Turn the data below into a Markdown table with the columns Row and Data line, one numbered row for each line, skipping blank lines. Leave the pictures out of the answer.

=====

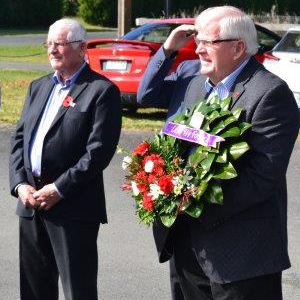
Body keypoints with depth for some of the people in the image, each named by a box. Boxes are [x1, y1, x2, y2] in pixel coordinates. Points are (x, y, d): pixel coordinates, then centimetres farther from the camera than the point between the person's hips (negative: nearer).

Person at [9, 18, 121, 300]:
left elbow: (99, 149, -13)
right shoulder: (38, 87, 17)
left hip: (73, 206, -7)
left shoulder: (102, 90, -6)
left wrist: (59, 189, -16)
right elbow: (19, 138, 14)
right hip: (31, 203, 7)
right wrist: (20, 183, -2)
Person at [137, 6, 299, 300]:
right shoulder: (190, 73, 8)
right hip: (182, 234, 7)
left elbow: (264, 174, -21)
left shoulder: (269, 93, -16)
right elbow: (147, 95, 21)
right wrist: (167, 50, 6)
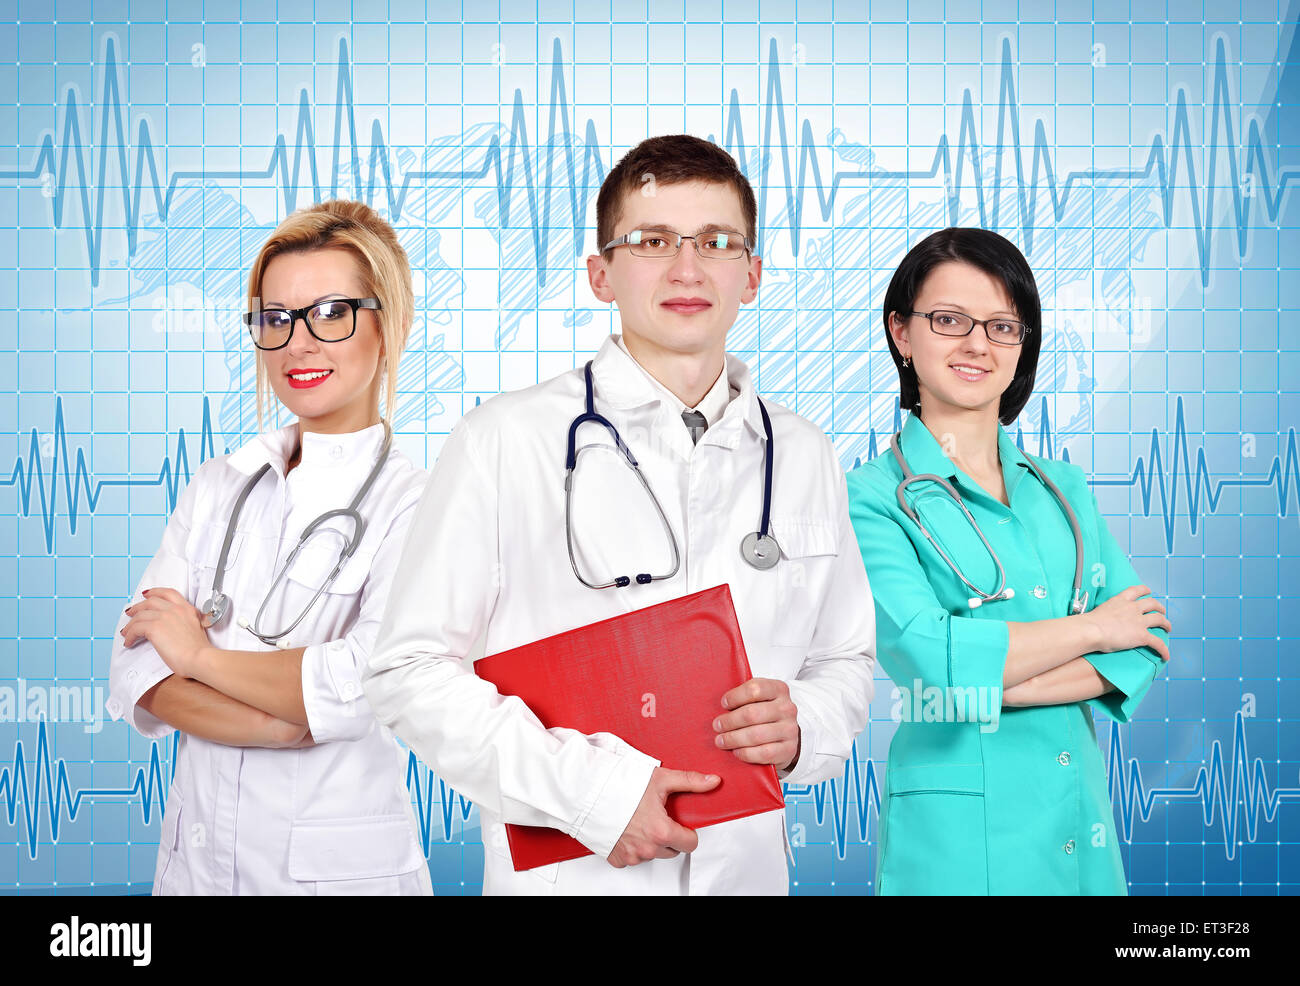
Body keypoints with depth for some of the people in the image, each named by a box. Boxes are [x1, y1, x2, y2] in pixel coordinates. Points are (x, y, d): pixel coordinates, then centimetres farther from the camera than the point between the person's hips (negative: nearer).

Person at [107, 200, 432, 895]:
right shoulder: (219, 486, 6)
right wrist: (282, 722, -19)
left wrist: (201, 654, -11)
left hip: (340, 866, -4)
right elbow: (136, 669, -2)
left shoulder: (413, 504, -11)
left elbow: (372, 682, -25)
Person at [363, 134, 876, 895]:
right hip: (565, 872, -3)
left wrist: (801, 728, -8)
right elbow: (413, 670, -11)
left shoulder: (805, 458, 5)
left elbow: (846, 661, 14)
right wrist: (591, 789, -19)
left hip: (747, 868, 4)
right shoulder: (504, 440, -8)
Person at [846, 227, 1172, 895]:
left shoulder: (1064, 489, 10)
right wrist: (1090, 628, -8)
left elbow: (1141, 654, 1)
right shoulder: (873, 498, -6)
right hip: (957, 838, -5)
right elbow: (931, 655, -20)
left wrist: (989, 684, -14)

=====

Task result:
| Row | Data line |
|---|---|
| 1 | Body keypoints with depth for some of the people in the image, each named by a box. Boxes are [x1, y1, x2, y2] in pixel coordinates. Points are (x, y, d): pixel coordinates, then centimetres farther from the camera than the point between the person's hips (negative: nearer). |
| 2 | Person at [9, 18, 121, 300]: |
| 3 | left elbow: (99, 149, -13) |
| 4 | right shoulder: (38, 87, 17) |
| 5 | left hip: (73, 206, -7) |
| 6 | left shoulder: (102, 90, -6) |
| 7 | left wrist: (59, 189, -16) |
| 8 | right elbow: (19, 138, 14) |
| 9 | right hip: (31, 203, 7) |
| 10 | right wrist: (20, 183, -2) |
| 11 | Person at [137, 6, 299, 300]: |
| 12 | right shoulder: (190, 73, 8) |
| 13 | right hip: (182, 234, 7) |
| 14 | left elbow: (264, 174, -21) |
| 15 | left shoulder: (269, 93, -16) |
| 16 | right elbow: (147, 95, 21) |
| 17 | right wrist: (167, 50, 6) |
| 18 | Body keypoints with depth for some of the people in the image, each named by a box. Boxes are [x1, y1, x2, y2] in pixel coordinates. Points are (x, y, d): pixel coordinates, then centimetres farther from the camera than the point between the person's hips (negative: nearer). |
| 19 | Person at [107, 200, 432, 895]: |
| 20 | right shoulder: (219, 486, 6) |
| 21 | right wrist: (282, 722, -19) |
| 22 | left wrist: (201, 654, -11) |
| 23 | left hip: (340, 866, -4) |
| 24 | right elbow: (136, 669, -2) |
| 25 | left shoulder: (413, 504, -11) |
| 26 | left elbow: (372, 682, -25) |
| 27 | Person at [363, 134, 876, 895]: |
| 28 | right hip: (565, 872, -3) |
| 29 | left wrist: (801, 728, -8) |
| 30 | right elbow: (413, 670, -11) |
| 31 | left shoulder: (805, 458, 5) |
| 32 | left elbow: (846, 661, 14) |
| 33 | right wrist: (591, 789, -19) |
| 34 | left hip: (747, 868, 4) |
| 35 | right shoulder: (504, 440, -8) |
| 36 | Person at [846, 227, 1172, 895]: |
| 37 | left shoulder: (1064, 489, 10) |
| 38 | right wrist: (1090, 628, -8) |
| 39 | left elbow: (1141, 654, 1) |
| 40 | right shoulder: (873, 498, -6) |
| 41 | right hip: (957, 838, -5) |
| 42 | right elbow: (931, 655, -20) |
| 43 | left wrist: (989, 684, -14) |